By Peter R. Jennetten

Insurers routinely take statements from their insureds during the course of investigating and defending claims. Those statements are often protected by the attorney-client privilege, even if no attorney is involved in taking the statement. However, not all statements are privileged, and the privileges can be waived.

The Illinois Supreme Court recognized the application of the attorney-client privilege to statements taken by an insurer in People v. Ryan, 30 Ill.2d 456, 197 N.E.2d 15 (1964). After a fatal accident, Della Emberton’s insurance company took a written statement from her. She was later charged with DUI arising out of the fatal accident. Emberton’s attorney in the DUI case obtained a copy of the written statement from her insurer. He refused to produce the statement to prosecutors, citing the attorney-client privilege. The court found that the statement was taken for the purpose of defending Emberton in a future lawsuit, which the insurer was required to do. The court extended the attorney-client privilege to protect the written statement taken by Emberton’s insurer.
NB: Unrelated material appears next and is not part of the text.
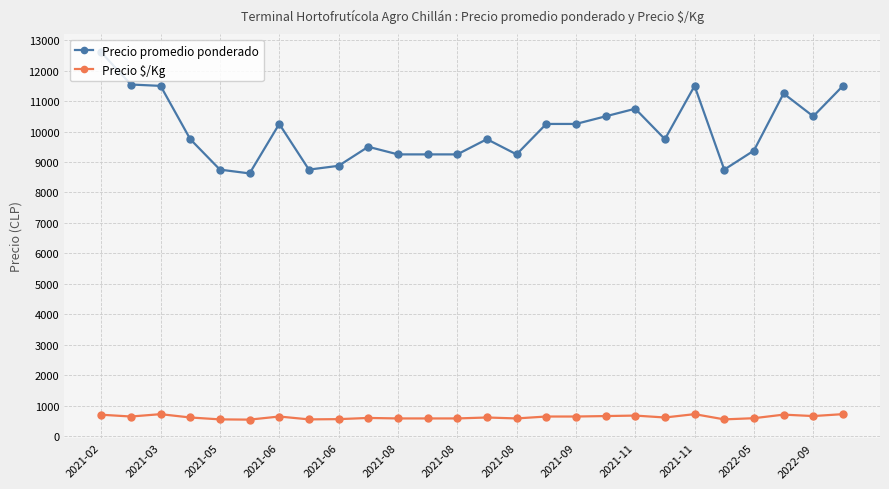

Which series has the largest total across all categories?

Precio promedio ponderado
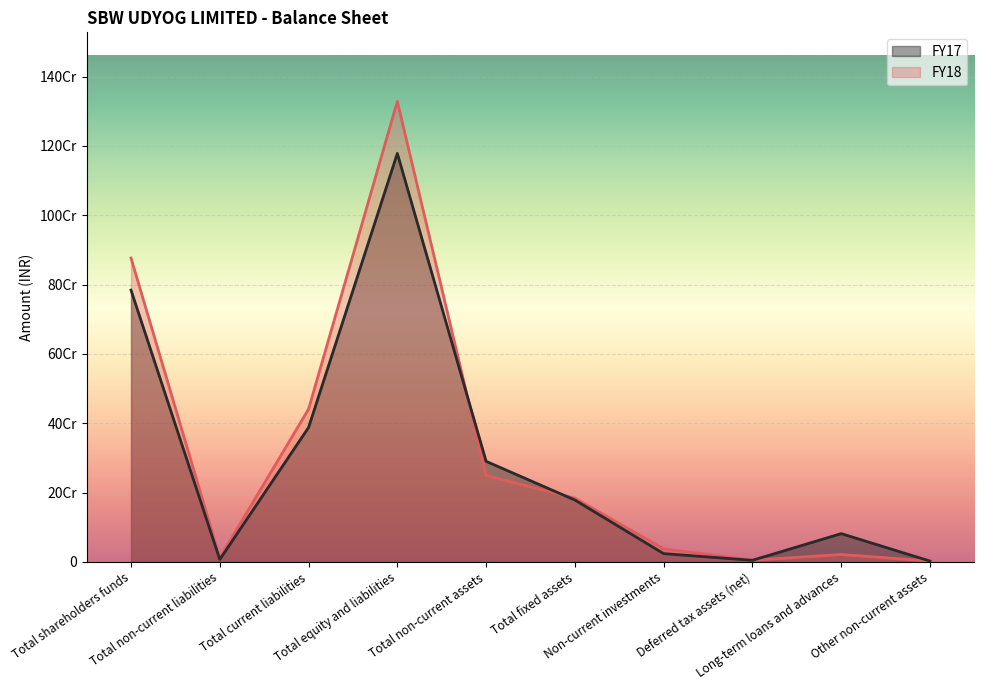

Where is the first local minimum for FY17?

Total non-current liabilities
It is important to note that this privilege applies in third-party liability cases where the insurer is acting to protect its insured from a claim made by someone else. In first-party claims, the insurer and insured are adverse to each other, and the privilege would not apply. For example, an insured’s statement under oath in an insurer’s arson investigation would not be privileged. A statement given by an insured in support of his property damage claim after a car accident was not privileged. Dari v. Uniroyal, Inc., 41 Ill.App.3d 122, 353 N.E.2d 298 (1st Dist. 1976). A farmer’s statement to his crop insurer regarding the loss of his horseradish crop was not protected by the privilege. Boettcher v. Fournie Farms, Inc., 243 Ill.App.3d 940, 612 N.E.2d 969 (5th Dist. 1993). The farmer’s horseradish crop was damaged while in cold storage. He made a claim with his own insurer, which was denied. He then filed suit against another farmer and the cold storage company. The defendants sought the farmer’s statements to his insurer. The court held that the statements were not privileged because the statements were not taken for the purpose of defending the farmer in a civil action.
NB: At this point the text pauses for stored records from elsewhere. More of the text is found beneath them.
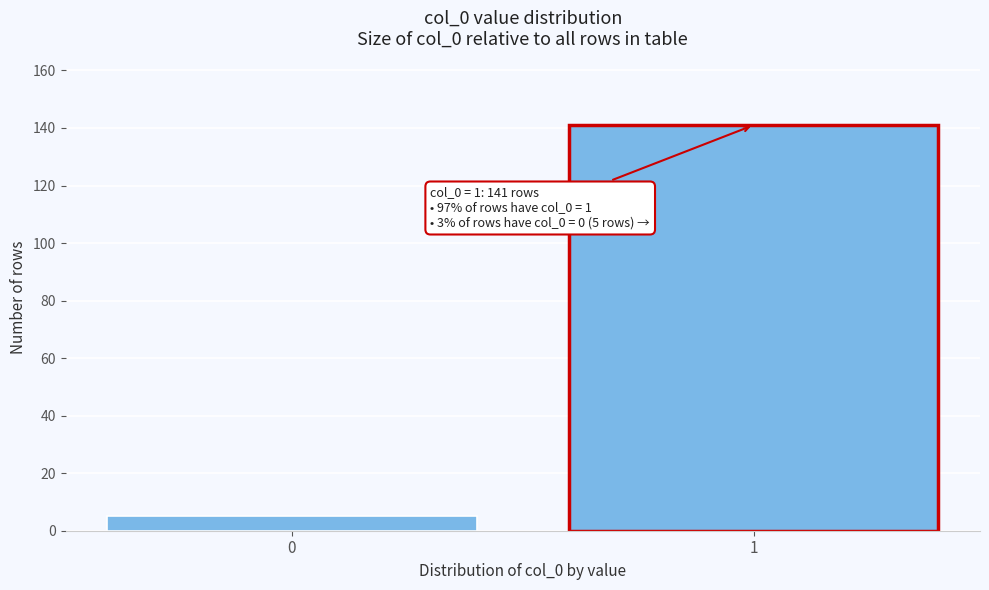

Reading right to left, extract all data points from this chart.

141	5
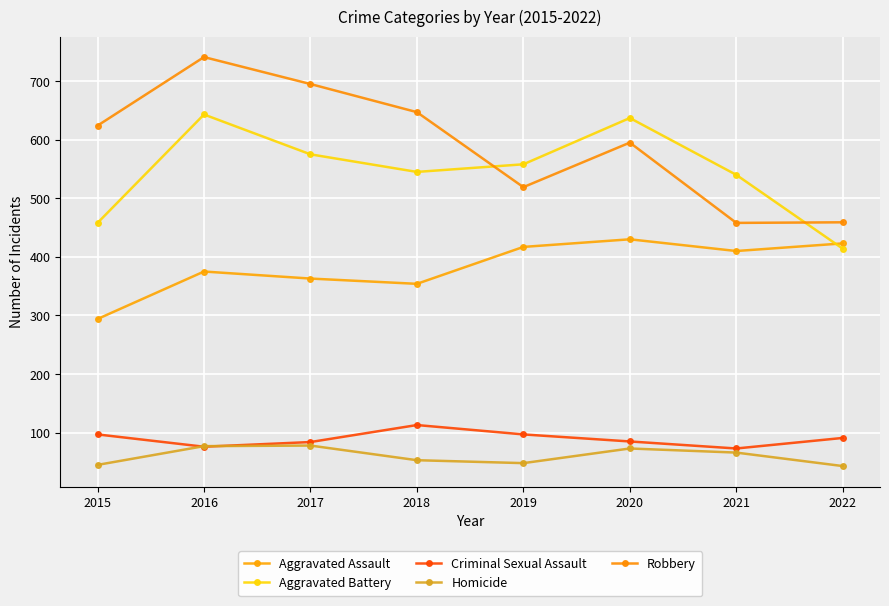

Rank the series at 2021 from lowest to highest value.

Homicide, Criminal Sexual Assault, Aggravated Assault, Robbery, Aggravated Battery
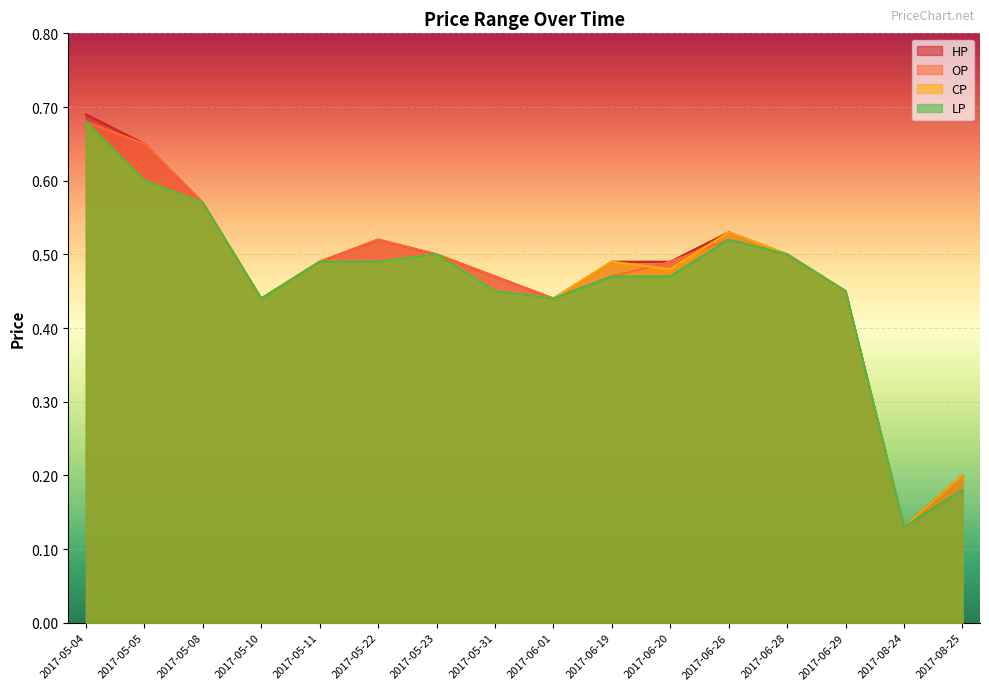

What is the approximate value of CP at 2017-08-24?

0.1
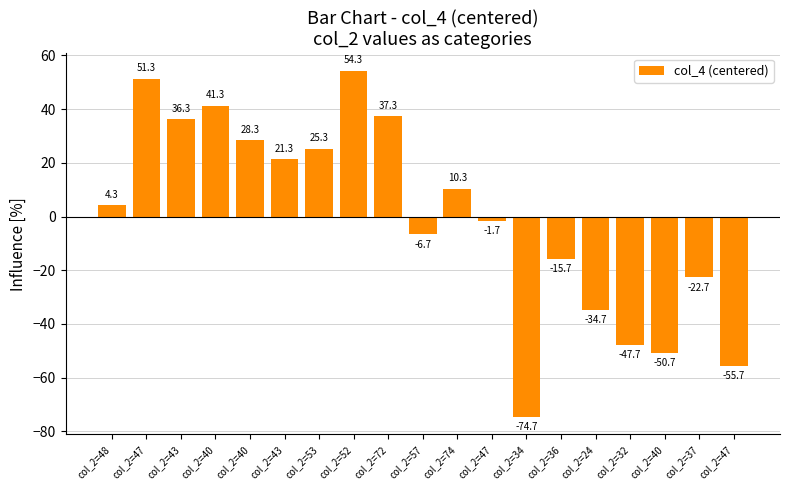

Which label corresponds to the smallest value in the chart?

col_2=34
The Illinois Supreme Court recognized an exception to this rule where both of the parties involved are covered by the same insurer and are aware of this fact at the time they give their statements. If both of the insureds know that they are giving statements to an insurer who covers both parties, they do not have a reasonable expectation that the statement will remain privileged. Thus, the privilege does not apply in that circumstance. Monier v. Chamberlain, 35 Ill.2d 351, 221 N.E.2d 410 (1966). Given that insurers now often have separate adjusters handle each claim, the courts may apply the privilege even in this circumstance. However, the case remains good law for now.

The privilege can be waived just like any other privilege. A privilege can be waived by disclosing the statement to others. People v. Ryan, 30 Ill.2d at 461, 197 N.E.2d at 17-18. If the statement is shared with someone other than the insured, the insurer and the defense attorney, the privilege may be deemed waived.